* Exercise inputs:
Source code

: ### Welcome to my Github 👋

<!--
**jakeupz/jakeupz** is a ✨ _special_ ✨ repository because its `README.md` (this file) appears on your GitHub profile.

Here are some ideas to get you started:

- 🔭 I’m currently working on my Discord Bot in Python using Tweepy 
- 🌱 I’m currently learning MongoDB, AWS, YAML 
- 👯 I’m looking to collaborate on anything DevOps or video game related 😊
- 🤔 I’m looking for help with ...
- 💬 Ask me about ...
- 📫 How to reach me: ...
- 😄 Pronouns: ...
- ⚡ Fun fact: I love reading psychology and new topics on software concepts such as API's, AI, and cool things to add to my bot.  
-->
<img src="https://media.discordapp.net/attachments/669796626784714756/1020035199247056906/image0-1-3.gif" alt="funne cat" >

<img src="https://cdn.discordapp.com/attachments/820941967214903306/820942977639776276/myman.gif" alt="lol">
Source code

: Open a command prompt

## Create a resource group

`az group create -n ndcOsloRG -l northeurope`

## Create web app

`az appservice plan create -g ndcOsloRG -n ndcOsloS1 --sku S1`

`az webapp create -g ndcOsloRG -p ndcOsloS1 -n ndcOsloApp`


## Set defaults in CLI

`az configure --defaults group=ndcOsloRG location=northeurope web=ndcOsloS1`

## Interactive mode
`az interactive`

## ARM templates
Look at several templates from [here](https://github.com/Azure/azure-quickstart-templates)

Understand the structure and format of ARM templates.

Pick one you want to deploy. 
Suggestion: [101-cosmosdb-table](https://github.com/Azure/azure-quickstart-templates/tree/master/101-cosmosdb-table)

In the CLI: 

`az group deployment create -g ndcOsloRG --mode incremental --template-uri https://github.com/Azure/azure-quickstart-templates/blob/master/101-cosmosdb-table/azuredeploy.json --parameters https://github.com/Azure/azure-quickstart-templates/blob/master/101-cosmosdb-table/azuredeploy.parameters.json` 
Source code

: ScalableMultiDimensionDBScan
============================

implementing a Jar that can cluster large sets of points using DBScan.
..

* What is required: Quote, word for word, every line from the top of the entries through the line that holds "## ARM templates".

* Answer for the task:
Source code

: ### Welcome to my Github 👋

<!--
**jakeupz/jakeupz** is a ✨ _special_ ✨ repository because its `README.md` (this file) appears on your GitHub profile.

Here are some ideas to get you started:

- 🔭 I’m currently working on my Discord Bot in Python using Tweepy 
- 🌱 I’m currently learning MongoDB, AWS, YAML 
- 👯 I’m looking to collaborate on anything DevOps or video game related 😊
- 🤔 I’m looking for help with ...
- 💬 Ask me about ...
- 📫 How to reach me: ...
- 😄 Pronouns: ...
- ⚡ Fun fact: I love reading psychology and new topics on software concepts such as API's, AI, and cool things to add to my bot.  
-->
<img src="https://media.discordapp.net/attachments/669796626784714756/1020035199247056906/image0-1-3.gif" alt="funne cat" >

<img src="https://cdn.discordapp.com/attachments/820941967214903306/820942977639776276/myman.gif" alt="lol">
Source code

: Open a command prompt

## Create a resource group

`az group create -n ndcOsloRG -l northeurope`

## Create web app

`az appservice plan create -g ndcOsloRG -n ndcOsloS1 --sku S1`

`az webapp create -g ndcOsloRG -p ndcOsloS1 -n ndcOsloApp`


## Set defaults in CLI

`az configure --defaults group=ndcOsloRG location=northeurope web=ndcOsloS1`

## Interactive mode
`az interactive`

## ARM templates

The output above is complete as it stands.